Abin Karhac to alpine meadow near Thaur
2 miles – 200 meters
Sleep barely came that night as wind rattled the green domes. I spent most of the night in and out of a dream of being taken out of the field back to civilization. I began to question what I was gaining from being on the trip as sick as I was. Was this a sign to quit now? A huge part of me wanted to go home then, to even be able to just talk to my mom.
I felt like I was tapping on empty, but the other part wanted to just stop being a wimp and keep pushing. The other part of me was searching for meaning, a lesson in the pain or in the sickness. I couldn’t figure out if it was a lesson on respecting my bodies boundaries or on perseverance.
The next morning, I remember the sun blasting through the hut door. The mountain range sat in front of me a massive snowy line of jagged peaks plastered against a blue sky.
In a fog, I sat on the concrete walls outside the Hari Run Ki huts, staring at the mountains in front of me. I’d made it through another night. I felt like warm jelly as the sun beat down on me.

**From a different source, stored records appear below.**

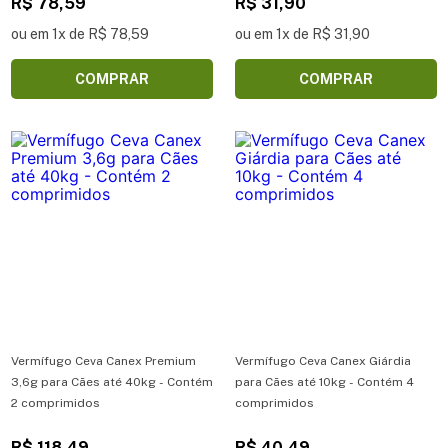
900 mg para Cães 10kg com 4 cp
R$ 78,59
R$ 31,90
ou em 1x de R$ 78,59
ou em 1x de R$ 31,90
COMPRAR
COMPRAR
Vermífugo Ceva Canex Premium
Vermífugo Ceva Canex Giárdia
3,6g para Cães até 40kg - Contém
para Cães até 10kg - Contém 4
2 comprimidos
comprimidos
R$ 118,49
R$ 40,49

I had just learned that I was two days hiking from an evacuation point, and that fact liberated me.
I was stuck in these beautiful mountains, and I had to stick it out for another two days. Something clicked then.
Trisul’s mountain range, the pearls from the night before, shined on under the blinding alpine sun and high air. My fellow travelers joked and laughed around me. For a moment, I remembered where I was.

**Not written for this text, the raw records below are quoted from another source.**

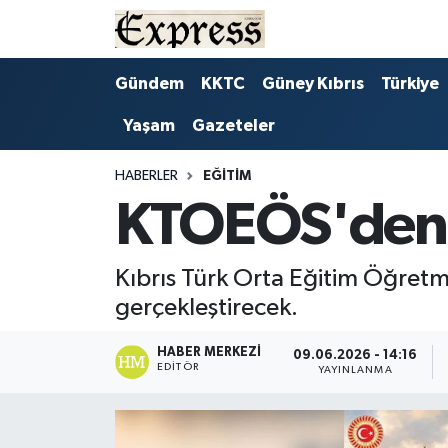
ALAYKÖY
Hava Durumu
Gündem
KKTC
Güney Kıbrıs
Türkiye
Yaşam
Gazeteler
ALSANCAK
Trafik Durumu
BİLİM
Süper Lig Puan Durumu ve Fikstür
HABERLER
EĞITIM
KTOEÖS'den N
ÇATALKÖY
Tüm Manşetler
Kıbrıs Türk Orta Eğitim Öğret
DÜNYA
Son Dakika Haberleri
gerçekleştirecek.
EĞİTİM
Haber Arşivi
HABER MERKEZI
09.06.2026 - 14:16
EDITÖR
YAYINLANMA
EKONOMİ
ENGLISH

The beauty pushed out the pain and fear and I wanted to stay. It was a deep powerful determination, a strength I’d never felt before.
I wasn’t done with the trip, I wanted to see what the next 40 days would bring.

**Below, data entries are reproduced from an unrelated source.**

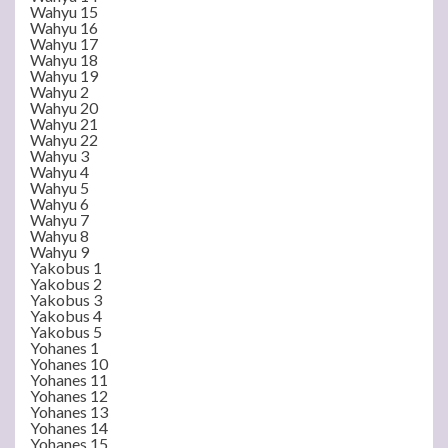
Wahyu 15
Wahyu 16
Wahyu 17
Wahyu 18
Wahyu 19
Wahyu 2
Wahyu 20
Wahyu 21
Wahyu 22
Wahyu 3
Wahyu 4
Wahyu 5
Wahyu 6
Wahyu 7
Wahyu 8
Wahyu 9
Yakobus 1
Yakobus 2
Yakobus 3
Yakobus 4
Yakobus 5
Yohanes 1
Yohanes 10
Yohanes 11
Yohanes 12
Yohanes 13
Yohanes 14
Yohanes 15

I can’t remember walking or hoisting my pack on to my back, but I remember bits of beauty and reality from the hike that day: the emerald green fields we passed shepherds in, the crystal-clear stream among the heavy woods we stopped at, the dead carcass we passed before reaching camp.
I was still shitting liquid too many times, but I made the hike to camp. I had enough energy to sit with the smiling laughing faces. The antibiotics were finally kicking the gut sickness’s ass.
I sat staring at the back of the mountains we had started in front of six days ago, watching the pink fading sun on these never ending jagged white peaks. A pair of hawks spun in front of us. They were backed by craggy mountains, flinging their bodies into a wild dance … pure joy.
I fell asleep under a bed of stars that night.
There was no doubt in my mind that the past four days had been the hardest of my life, and there was no doubt that that one precious moment of birds and high mountains was worth it all. It made me grateful to every person who had taken care of me the past days, from getting me water to putting up with my voracious gas escaping my distended belly. Not all of it stayed in my sleeping bag.